Targeting the p53 pathway in non-small cell lung cancer: preclinical study on promising combination strategies in both TP53 wild type and TP53 mutant tumors

Datum: 23 juni 2016

Locatie: UAntwerp - Campus Drie Eiken - Building Q - Promotiezaal - Universiteitsplein 1 - 2610 WILRIJK

Tijdstip: 16 uur

Organisatie / co-organisatie: Faculty of Medicine and Health Sciences

Promovendus: Christophe Deben

Promotor: Prof P. Pauwels & Prof F. Lardon

Korte beschrijving: PhD defence Christophe Deben - Faculty of Medicine and Health Sciences


The p53 protein is strongly involved in the cytotoxic response to DNA-damaging agents by acting as a transcription factor for genes regulating cell cycle distribution, senescence and apoptotic pathways. Consequently, disruption of p53’s normal function by either inactivating mutations in the TP53 gene or overexpression of its main negative regulator MDM2, has been associated with chemoresistance and poor survival.

In a patient-based study we showed the strong association between the presence of TP53 mutations and worse overall survival in non-small cell lung cancer (NSCLC) patients. Additionally, we demonstrated the relevance of the MDM2 SNP309 G-allele as a negative prognostic marker in TP53 wild type tumors. These data provide a logical rationale for targeting both wild type and mutant p53 in NSCLC to improve patient’s outcome.

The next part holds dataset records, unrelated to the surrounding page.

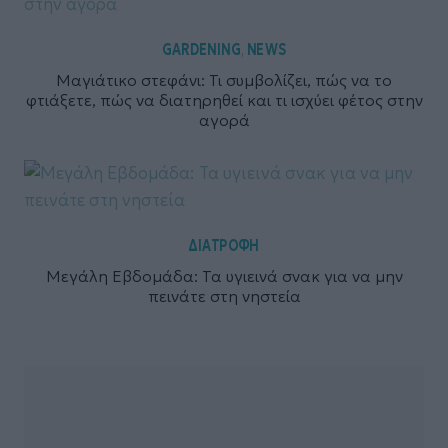
GARDENING
NEWS
,
Μαγιάτικο στεφάνι: Τι συμβολίζει, πώς να το
φτιάξετε, πώς να διατηρηθεί και τι ισχύει φέτος στην
αγορά
ΔΙΑΤΡΟΦΗ
Μεγάλη Εβδομάδα: Τα υγιεινά σνακ για να μην
πεινάτε στη νηστεία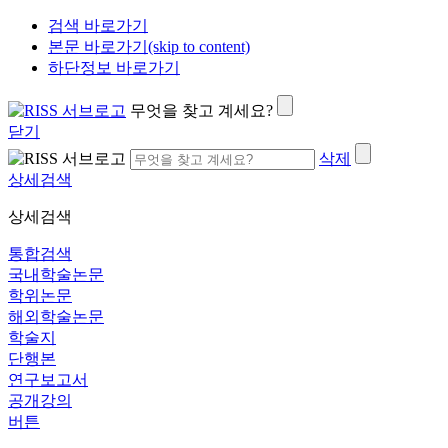
검색 바로가기
본문 바로가기(skip to content)
하단정보 바로가기
무엇을 찾고 계세요?
닫기
삭제
상세검색
상세검색
통합검색
국내학술논문
학위논문
해외학술논문
학술지
단행본
연구보고서
공개강의
버튼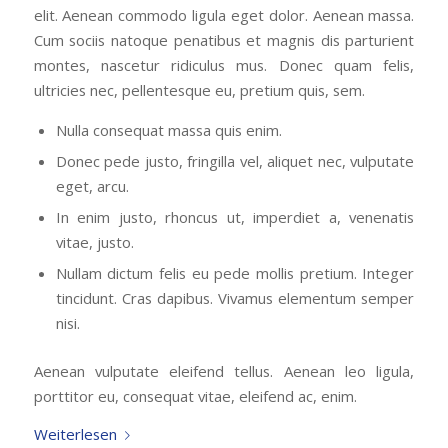
elit. Aenean commodo ligula eget dolor. Aenean massa.
Cum sociis natoque penatibus et magnis dis parturient
montes, nascetur ridiculus mus. Donec quam felis,
ultricies nec, pellentesque eu, pretium quis, sem.
Nulla consequat massa quis enim.
Donec pede justo, fringilla vel, aliquet nec, vulputate
eget, arcu.
In enim justo, rhoncus ut, imperdiet a, venenatis
vitae, justo.
Nullam dictum felis eu pede mollis pretium. Integer
tincidunt. Cras dapibus. Vivamus elementum semper
nisi.
Aenean vulputate eleifend tellus. Aenean leo ligula,
porttitor eu, consequat vitae, eleifend ac, enim.
Weiterlesen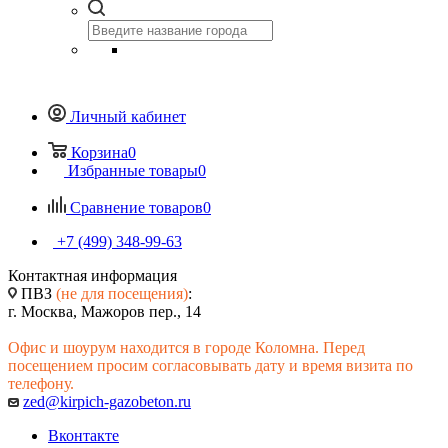
Личный кабинет
Корзина
0
Избранные товары
0
Сравнение товаров
0
+7 (499) 348-99-63
Контактная информация
ПВЗ
(не для посещения)
:
г. Москва, Мажоров пер., 14
Офис и шоурум находится в городе Коломна. Перед
посещением просим согласовывать дату и время визита по
телефону.
zed@kirpich-gazobeton.ru
Вконтакте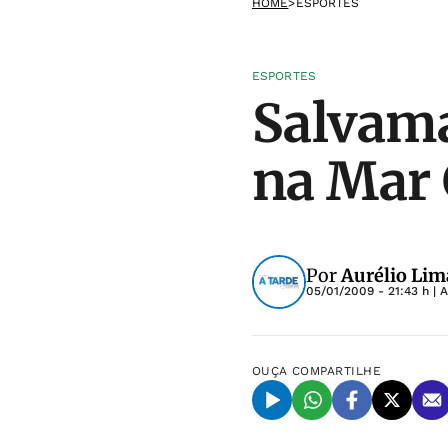
HOME
>
ESPORTES
ESPORTES
Salvama
na Mar 
Por
Aurélio Lim
05/01/2009 - 21:43 h
| 
OUÇA
COMPARTILHE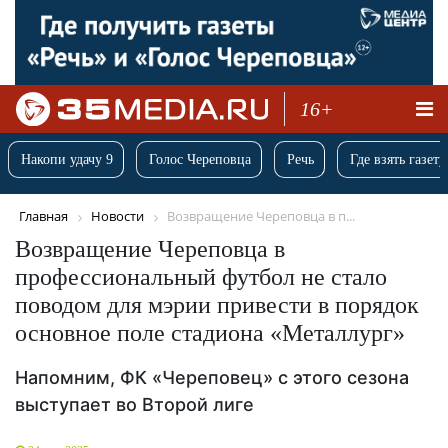
16+
Накопи удачу 9
Голос Череповца
Речь
Где взять газету
Главная
Новости
Возвращение Череповца в п...
Возвращение Череповца в
профессиональный футбол не стало
поводом для мэрии привести в порядок
основное поле стадиона «Металлург»
Напомним, ФК «Череповец» с этого сезона
выступает во Второй лиге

Nutlin-3, an inhibitor of the MDM2-p53 interaction, induced a strong synergistic apoptotic response and cell cycle arrest when combined with cisplatin. This interaction was dependent on the presence of wild type p53 and was most efficient after sequential treatment of cisplatin, followed by nutlin-3. Interestingly, the synergistic effect of this combination strategy appeared to be stronger at low concentrations of both compounds, thereby possibly reducing unwanted side-effects.

Since p53 is mutated in over 50% of all NSCLC patients, our next goal was to restore mutant p53’s normal function using APR-246 to enhance the apoptotic response to cisplatin. We showed that APR-246 was able to overcome mutant p53 and hypoxia dependent resistance to cisplatin treatment in a synergistic manner. Translationally, this could greatly enhance clinical outcome in mutant p53 patients by overcoming chemoresistance.

Finally, APR-246 has been shown to induce oxidative stress by increasing intracellular reactive oxygen species (ROS) production. PARP-1 plays an important role in the repair of ROS induced DNA damage, which can be inhibited using the PARP-1 inhibitor olaparib. By combining both APR-246 and olaparib, this study has shown that intracellular ROS levels increased and DNA-damage accumulated in the cells leading to the induction of massive apoptosis.  

In conclusion, this thesis shows the relevance of targeting the p53 pathway in NSCLC and provides preclinical evidence for several promising combination strategies.